» Data records:
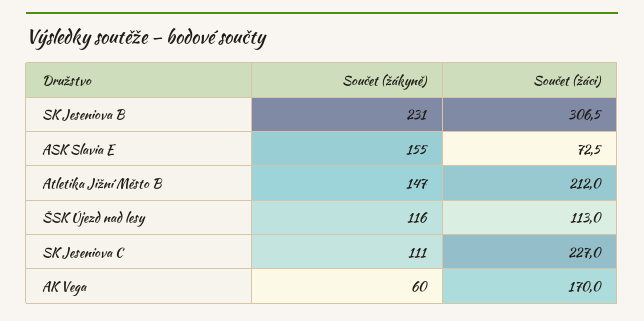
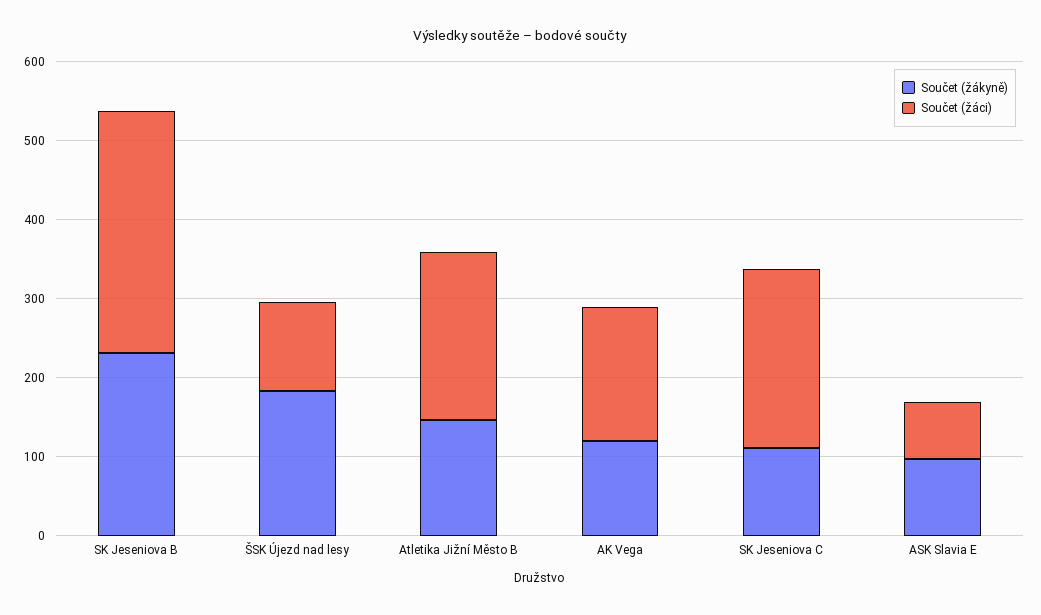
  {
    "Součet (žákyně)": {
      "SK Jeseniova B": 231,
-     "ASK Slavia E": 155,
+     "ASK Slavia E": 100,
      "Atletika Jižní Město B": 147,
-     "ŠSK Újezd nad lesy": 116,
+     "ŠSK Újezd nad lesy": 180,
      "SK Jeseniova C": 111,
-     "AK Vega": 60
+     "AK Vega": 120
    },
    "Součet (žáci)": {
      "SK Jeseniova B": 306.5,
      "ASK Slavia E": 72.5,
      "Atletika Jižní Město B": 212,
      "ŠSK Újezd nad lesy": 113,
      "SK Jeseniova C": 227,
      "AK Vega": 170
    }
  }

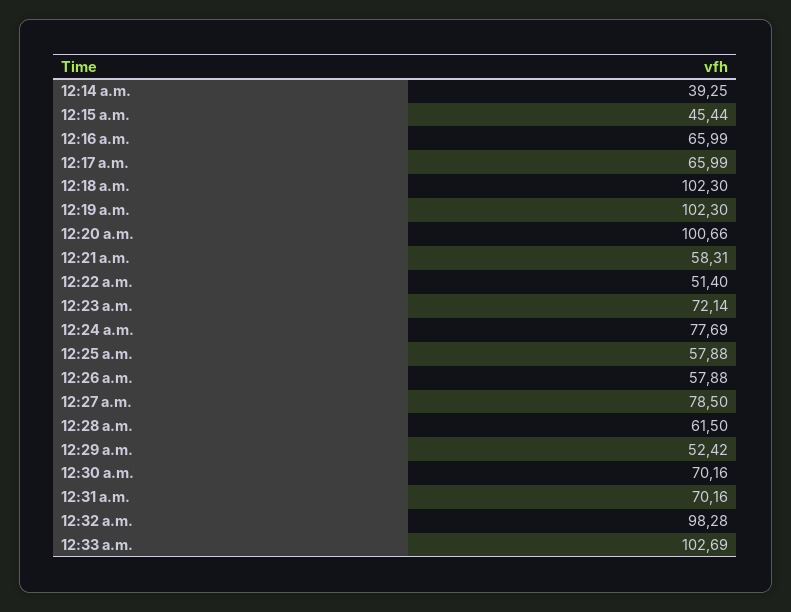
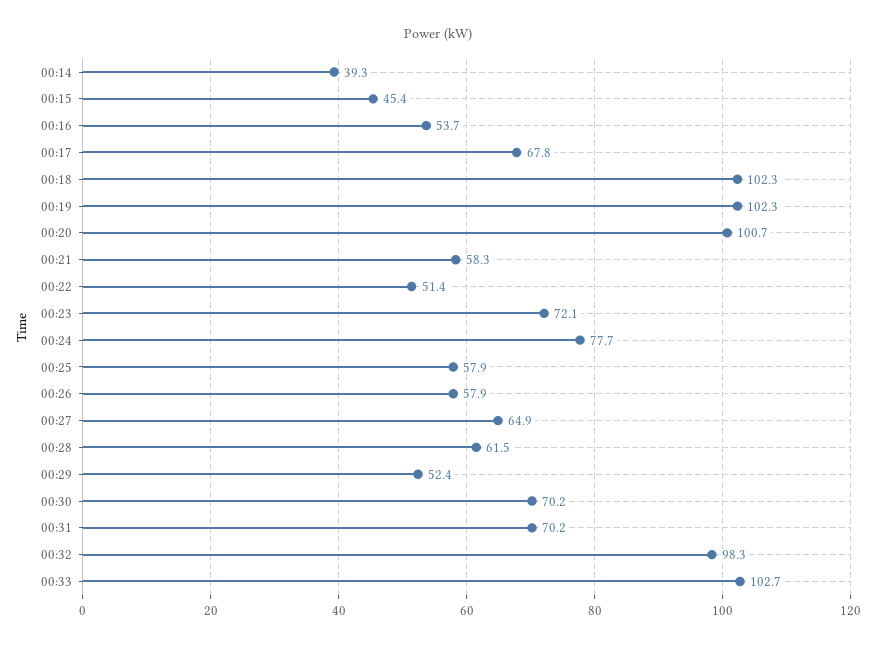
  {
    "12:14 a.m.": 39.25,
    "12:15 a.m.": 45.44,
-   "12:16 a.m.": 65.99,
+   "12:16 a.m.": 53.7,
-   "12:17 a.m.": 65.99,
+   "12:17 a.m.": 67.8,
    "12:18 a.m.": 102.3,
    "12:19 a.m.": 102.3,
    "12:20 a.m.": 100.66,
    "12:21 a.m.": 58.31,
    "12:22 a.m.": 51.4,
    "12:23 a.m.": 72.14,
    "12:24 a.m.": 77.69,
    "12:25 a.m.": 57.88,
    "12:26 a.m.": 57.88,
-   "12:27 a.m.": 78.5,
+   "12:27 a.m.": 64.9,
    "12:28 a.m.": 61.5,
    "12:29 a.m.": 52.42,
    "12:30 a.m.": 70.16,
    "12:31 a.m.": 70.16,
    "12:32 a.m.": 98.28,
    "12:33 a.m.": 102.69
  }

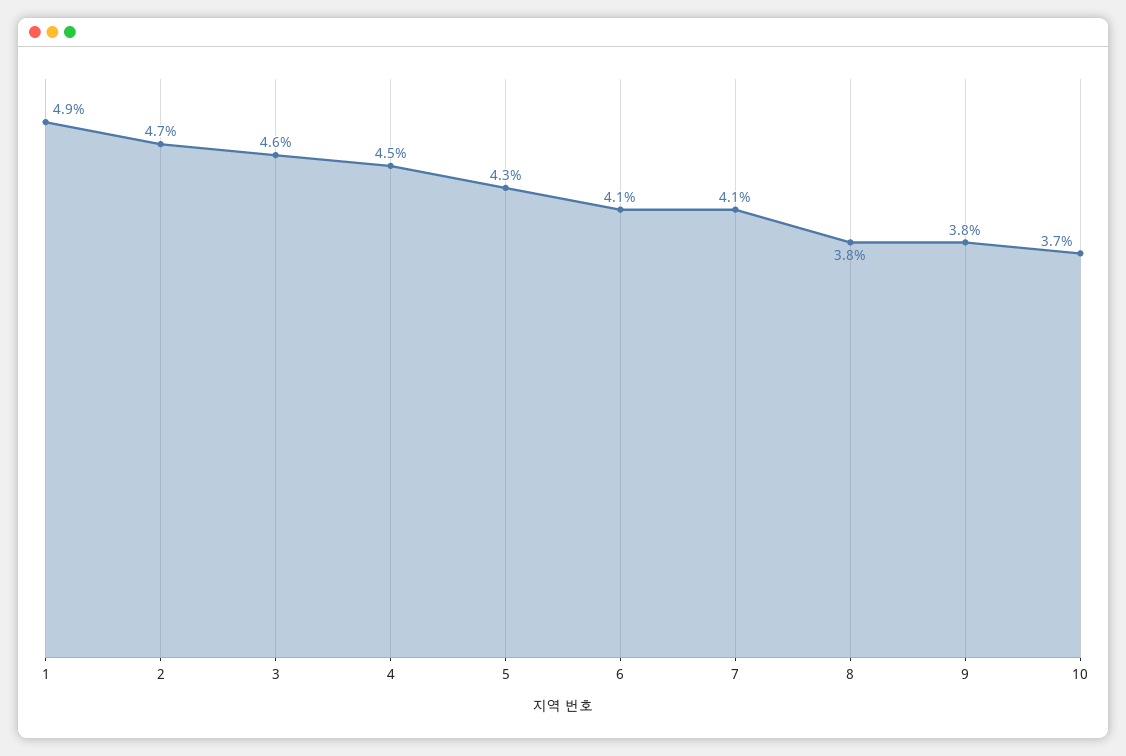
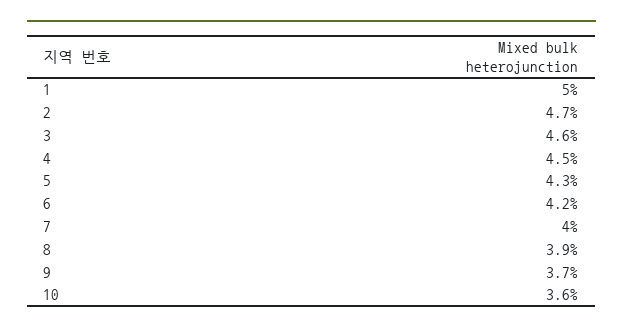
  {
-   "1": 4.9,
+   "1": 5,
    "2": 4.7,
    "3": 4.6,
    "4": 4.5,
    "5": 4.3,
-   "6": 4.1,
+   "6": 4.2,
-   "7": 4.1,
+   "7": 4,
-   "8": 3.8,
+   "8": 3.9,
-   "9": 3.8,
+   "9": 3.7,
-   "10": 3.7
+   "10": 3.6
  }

---

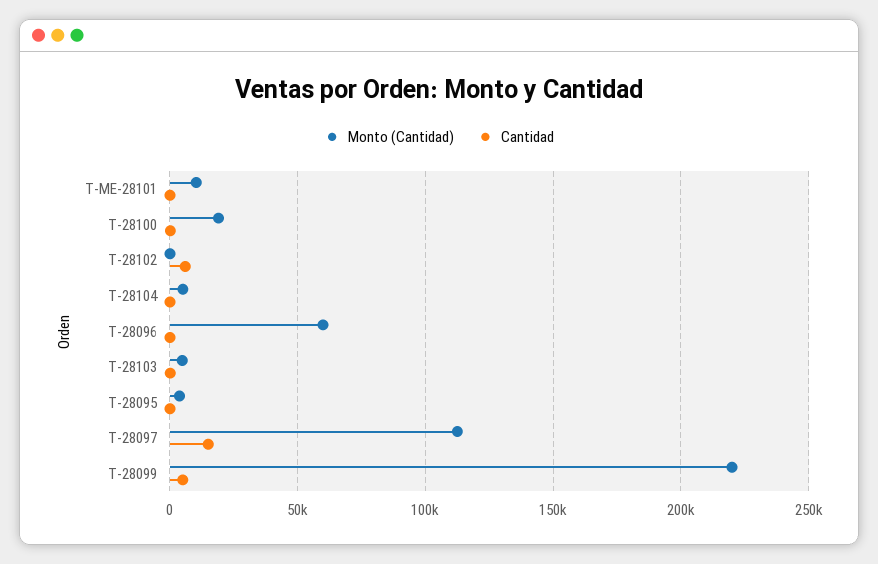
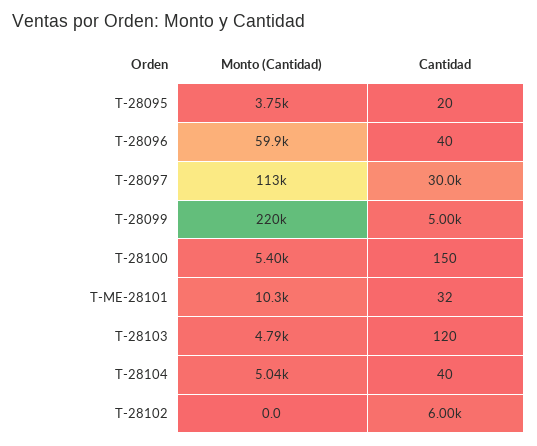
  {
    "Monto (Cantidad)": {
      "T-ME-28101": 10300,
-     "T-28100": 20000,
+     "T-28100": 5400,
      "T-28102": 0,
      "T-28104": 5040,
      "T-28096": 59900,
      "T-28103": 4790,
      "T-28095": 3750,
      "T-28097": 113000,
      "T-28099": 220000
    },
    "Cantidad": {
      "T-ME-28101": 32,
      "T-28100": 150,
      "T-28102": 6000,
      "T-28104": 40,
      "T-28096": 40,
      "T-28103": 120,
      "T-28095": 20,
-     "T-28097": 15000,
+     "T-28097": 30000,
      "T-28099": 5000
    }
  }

» What to produce: Where a line of the listing holds the string "Město", copy that line.

» Task response:
      "Atletika Jižní Město B": 147,
      "Atletika Jižní Město B": 212,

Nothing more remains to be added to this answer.